No operator join. Voice calls support conference-style operator takeover. Text sessions do not - operators can monitor in real time but do not join as participants. Escalation routes to a separate channel.
Asynchronous pacing. Patients respond when they can. Timeout windows range from minutes to days depending on the use case. An appointment confirmation might expire after two hours. A care gap outreach might stay open for a week.
Longer responses. Reading is faster than listening. The agent can include more detail per message - medication instructions, prep steps, follow-up lists - without the awkwardness of reading a paragraph aloud.
Session compression. Long conversations automatically compress older history to stay within model context limits.

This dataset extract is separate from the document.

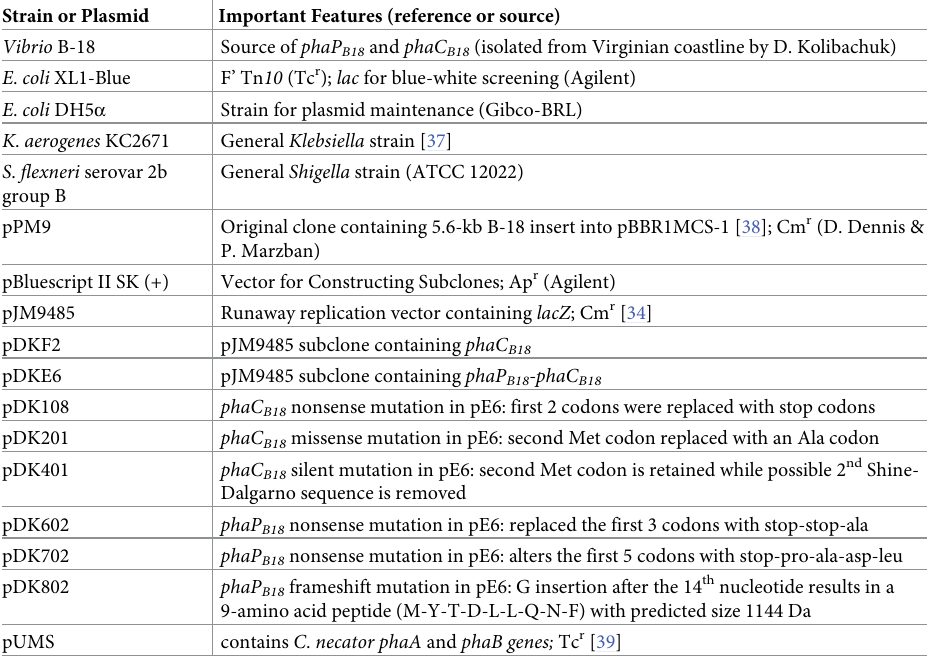
Table 1. Bacterial strains and plasmids used in this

Clinical facts and conversation state are preserved while token count shrinks.
SMS Consent
All outbound SMS checks consent before sending. If a patient has opted out (by texting STOP or through another opt-out mechanism), outbound messages to that number are blocked. Consent is tracked per patient per workspace. Inbound messages from opted-out patients still create sessions, since the patient initiated contact.
Quiet Hours
Outbound text sessions respect TCPA-compliant quiet hours. No messages go out during restricted windows. Quiet hours are configurable per workspace to match local regulations and patient expectations.
Surface Delivery
When the gap scanner starts a text session to collect missing data, it can deliver a surface inline. Instead of dropping a bare link, the agent explains what data is needed and why, answers questions, and then shares the form link within the conversation thread.
When to Use Which Channel
Appointment reminders and confirmations
SMS or WhatsApp
Data collection (insurance, intake forms)
Text with surface
Complex scheduling with multiple options
Voice
Sensitive clinical conversations
Voice
Post-visit follow-up and care instructions
SMS or WhatsApp
Urgent outreach requiring immediate response
Voice
Asynchronous communication
SMS or WhatsApp
Speaking without a live call
WhatsApp voice notes
Regions where WhatsApp is the dominant messenger
Patient portal or mobile app chat
WebSocket
Internal tools with agent interaction
WebSocket
Backend integrations
REST or WebSocket
Most deployments use multiple channels. The choice comes down to urgency, complexity, patient preference, and regional messaging norms.